**DATA LISTING**.
=======

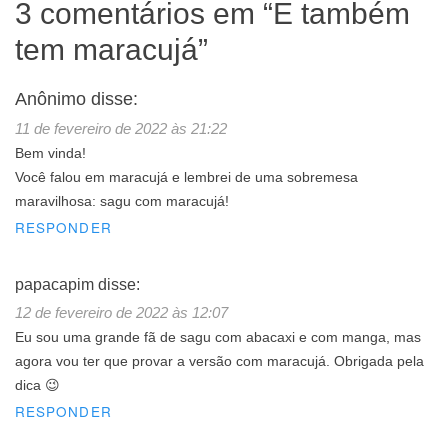
3 comentários em “
E também
tem maracujá
”
Anônimo
disse:
11 de fevereiro de 2022 às 21:22
Bem vinda!
Você falou em maracujá e lembrei de uma sobremesa
maravilhosa: sagu com maracujá!
RESPONDER
papacapim
disse:
12 de fevereiro de 2022 às 12:07
Eu sou uma grande fã de sagu com abacaxi e com manga, mas
agora vou ter que provar a versão com maracujá. Obrigada pela
dica 😉
RESPONDER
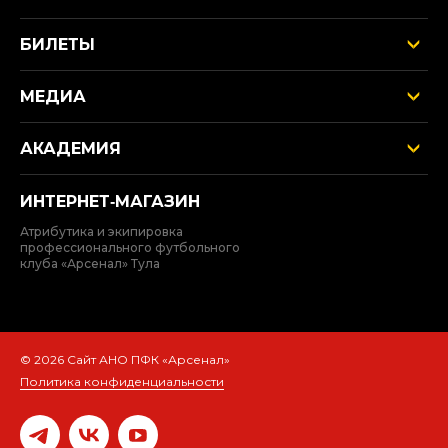
БИЛЕТЫ
МЕДИА
АКАДЕМИЯ
ИНТЕРНЕТ‑МАГАЗИН
Атрибутика и экипировка
профессионального футбольного
клуба «Арсенал» Тула
© 2026 Сайт АНО ПФК «Арсенал»
Политика конфиденциальности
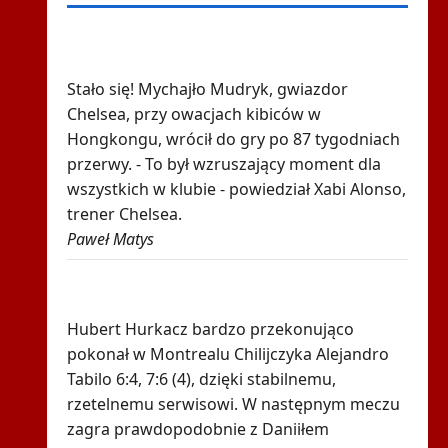
615 dni i koniec. Ukraiński skandalista
powrócił
Stało się! Mychajło Mudryk, gwiazdor
Chelsea, przy owacjach kibiców w
Hongkongu, wrócił do gry po 87 tygodniach
przerwy. - To był wzruszający moment dla
wszystkich w klubie - powiedział Xabi Alonso,
trener Chelsea.
Paweł Matys
Spiżowy serwis Huberta Hurkacza dał mu
zwycięstwo w Montrealu
Hubert Hurkacz bardzo przekonująco
pokonał w Montrealu Chilijczyka Alejandro
Tabilo 6:4, 7:6 (4), dzięki stabilnemu,
rzetelnemu serwisowi. W następnym meczu
zagra prawdopodobnie z Daniiłem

=======

Apart from the images, everything in the records must be repeated exactly.

3 comentários em “
E também
tem maracujá
”
Anônimo
disse:
11 de fevereiro de 2022 às 21:22
Bem vinda!
Você falou em maracujá e lembrei de uma sobremesa
maravilhosa: sagu com maracujá!
RESPONDER
papacapim
disse:
12 de fevereiro de 2022 às 12:07
Eu sou uma grande fã de sagu com abacaxi e com manga, mas
agora vou ter que provar a versão com maracujá. Obrigada pela
dica 😉
RESPONDER
БИЛЕТЫ
МЕДИА
АКАДЕМИЯ
ИНТЕРНЕТ‑МАГАЗИН
Атрибутика и экипировка
профессионального футбольного
клуба «Арсенал» Тула
© 2026 Сайт АНО ПФК «Арсенал»
Политика конфиденциальности
615 dni i koniec. Ukraiński skandalista
powrócił
Stało się! Mychajło Mudryk, gwiazdor
Chelsea, przy owacjach kibiców w
Hongkongu, wrócił do gry po 87 tygodniach
przerwy. - To był wzruszający moment dla
wszystkich w klubie - powiedział Xabi Alonso,
trener Chelsea.
Paweł Matys
Spiżowy serwis Huberta Hurkacza dał mu
zwycięstwo w Montrealu
Hubert Hurkacz bardzo przekonująco
pokonał w Montrealu Chilijczyka Alejandro
Tabilo 6:4, 7:6 (4), dzięki stabilnemu,
rzetelnemu serwisowi. W następnym meczu
zagra prawdopodobnie z Daniiłem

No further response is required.